MRC Compression for PDF Files

Reduce the Size of Color Images and Image-Only PDFs by 90%

Image segmentation is a process to partition the pixels of an image into different classes, with each class carrying the coherent characteristics. The characteristics could be color, texture, and intensity. In the document digitization field, image segmentation is commonly used to partition an image into text blocks, line-art graphics, images, and the background (texture, shadows from poor lighting, etc).

MCR PDF Compression

What is MRC?

MRC stands for mixed raster content which is an application of image segmentation. MRC is a method to compress images which contain both binary-compressible text and continuous-tone components. [1]

A document image can be represented in different layers:

  • The first layer is the foreground layer, which stores the colors of the text blocks and line-art graphics.
  • The second layer is the text blocks and line-art graphics without the color info.
  • The third layer is the background and the images, which typically makes up a majority of the image size.
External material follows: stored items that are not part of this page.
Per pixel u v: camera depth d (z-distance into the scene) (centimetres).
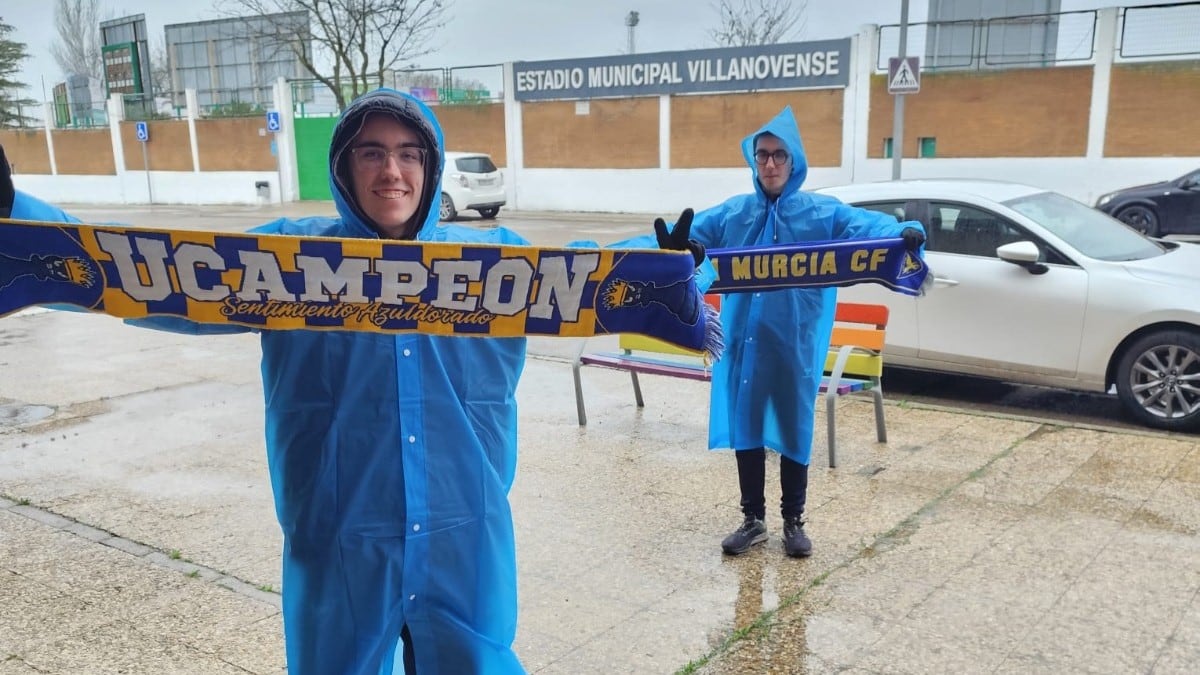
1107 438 562
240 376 776
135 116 3634
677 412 655
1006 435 576
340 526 202
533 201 2781
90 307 200
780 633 346
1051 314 620
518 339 220
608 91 2580
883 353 693
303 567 205
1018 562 397
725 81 2395
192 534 447
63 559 420
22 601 379
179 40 4172
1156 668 314
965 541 421
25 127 4041
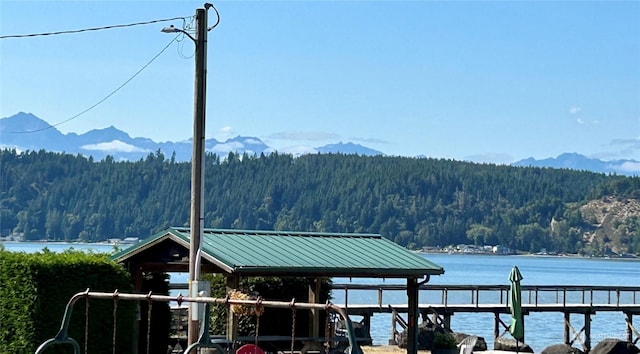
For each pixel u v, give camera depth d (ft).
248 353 54.29
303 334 97.96
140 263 87.25
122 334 77.25
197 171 77.87
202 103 78.23
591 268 645.10
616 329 203.21
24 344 72.79
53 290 73.51
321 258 88.28
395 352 122.72
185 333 106.42
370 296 231.30
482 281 370.12
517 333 111.96
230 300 52.01
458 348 106.83
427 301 219.61
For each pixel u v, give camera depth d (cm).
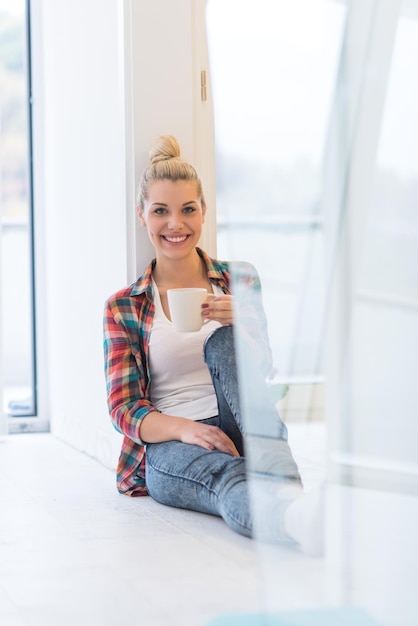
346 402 119
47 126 385
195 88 271
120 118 272
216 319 223
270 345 129
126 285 269
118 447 287
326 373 121
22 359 539
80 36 324
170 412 238
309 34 122
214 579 163
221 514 206
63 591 157
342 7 119
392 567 115
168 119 268
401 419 114
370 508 117
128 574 168
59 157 363
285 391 128
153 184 243
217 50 132
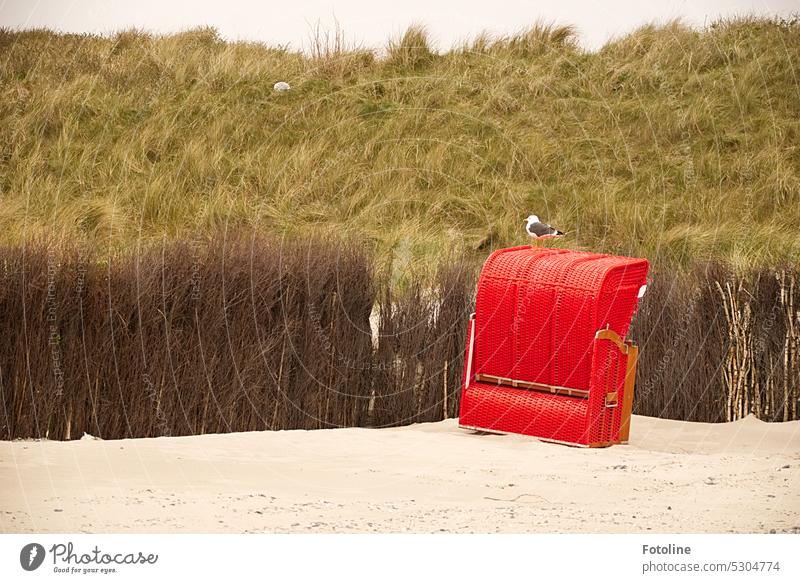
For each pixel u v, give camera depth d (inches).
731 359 1106.1
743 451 939.3
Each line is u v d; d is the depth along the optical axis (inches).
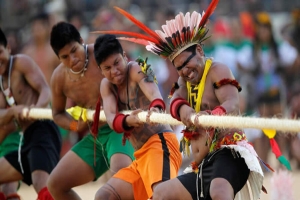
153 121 586.2
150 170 615.2
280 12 1690.5
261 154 1237.1
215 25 1364.4
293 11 1374.3
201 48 577.0
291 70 1309.1
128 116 605.3
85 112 700.7
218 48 1328.7
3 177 774.5
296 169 1269.7
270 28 1298.0
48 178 693.9
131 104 636.1
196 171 581.3
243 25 1322.6
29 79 772.6
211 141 568.4
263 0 1697.8
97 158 695.1
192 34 566.6
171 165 623.8
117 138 681.6
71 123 710.5
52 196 696.4
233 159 560.1
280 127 496.7
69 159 692.1
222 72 562.9
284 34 1346.0
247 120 514.0
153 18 1594.5
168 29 569.6
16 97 779.4
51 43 685.3
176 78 1321.4
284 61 1306.6
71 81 700.0
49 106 792.9
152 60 1334.9
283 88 1290.6
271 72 1289.4
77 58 685.3
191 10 1590.8
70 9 1553.9
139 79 625.0
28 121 775.1
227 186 545.3
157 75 1323.8
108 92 640.4
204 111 552.1
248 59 1304.1
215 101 566.6
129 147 681.0
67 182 686.5
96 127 668.1
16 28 1646.2
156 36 574.2
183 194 572.1
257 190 565.3
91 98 703.1
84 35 1443.2
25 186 1215.6
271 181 617.0
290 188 608.1
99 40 625.0
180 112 557.3
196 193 569.6
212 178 557.0
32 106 756.0
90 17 1596.9
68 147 1266.0
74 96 708.0
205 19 570.6
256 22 1304.1
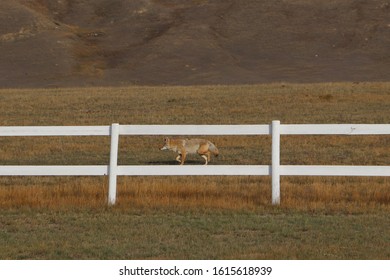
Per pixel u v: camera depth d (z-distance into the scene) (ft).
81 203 116.06
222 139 213.25
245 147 202.49
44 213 111.65
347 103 293.64
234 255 87.25
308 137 214.28
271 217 107.45
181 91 351.05
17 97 338.54
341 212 110.52
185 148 167.63
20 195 120.47
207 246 92.02
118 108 299.38
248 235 97.76
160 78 640.99
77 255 88.84
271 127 114.52
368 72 629.92
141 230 100.22
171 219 106.63
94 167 117.19
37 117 280.10
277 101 303.07
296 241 94.43
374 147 200.13
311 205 112.88
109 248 91.45
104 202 116.16
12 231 101.55
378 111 273.13
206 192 121.90
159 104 307.37
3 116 283.79
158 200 115.75
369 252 88.38
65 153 199.11
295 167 114.21
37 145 209.97
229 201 115.55
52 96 340.59
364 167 112.68
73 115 284.20
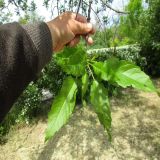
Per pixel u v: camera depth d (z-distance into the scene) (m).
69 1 1.85
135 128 6.82
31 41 0.68
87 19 0.94
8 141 6.77
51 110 0.66
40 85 8.07
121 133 6.61
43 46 0.70
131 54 9.82
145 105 8.02
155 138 6.37
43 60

Based on the compressibility characteristics, different compression algorithms can be applied to each layer, leading to an optimal compression ratio up to 10 without degrading the visual quality.

  • JBIG2 is an efficient algorithm for compressing text blocks and graphics.
  • For the background and the colored images, JPEG and JPEG 2000 can achieve a fair level of compression without losing the smoothness and accuracy of colors.

The three layers, along with the instructions on how to reassemble and render them in one file, are stored within a single file.

File Formats that Support MRC Compression

PDF is the most common file format that supports MRC compression.

The MRC 3-layer model was also implemented in other digital document formats, including .tfx (TIFF-FX), .ldx (LuraDocument), and .djvu (DjVu). [2]

Benefits of MRC Compression

MRC compression was developed initially to compress scanned color pages/images for fax transmission. [2] Nowadays, the method is used on images from document scans and snapshots from cameras as well.

The major benefit of Mixed Raster Content compression is obvious - a smaller size. This reduces the bandwidth in transit and thus speeds up file transmission. Also, a smaller file size leads to decreased storage space in the database.

The MRC method comes with some beneficial side effects too:

  • Sharper text. With the text layer separated from the foreground and the background, it’s possible to sharpen the text to make it easier to read.
  • Cleaned-up background. The practice of 3-layer segmentation helps with cleaning up the background as well. Texture and shadows on the background could be distracting to readers. Removing the shadows or softening the texture can improve the reading experience.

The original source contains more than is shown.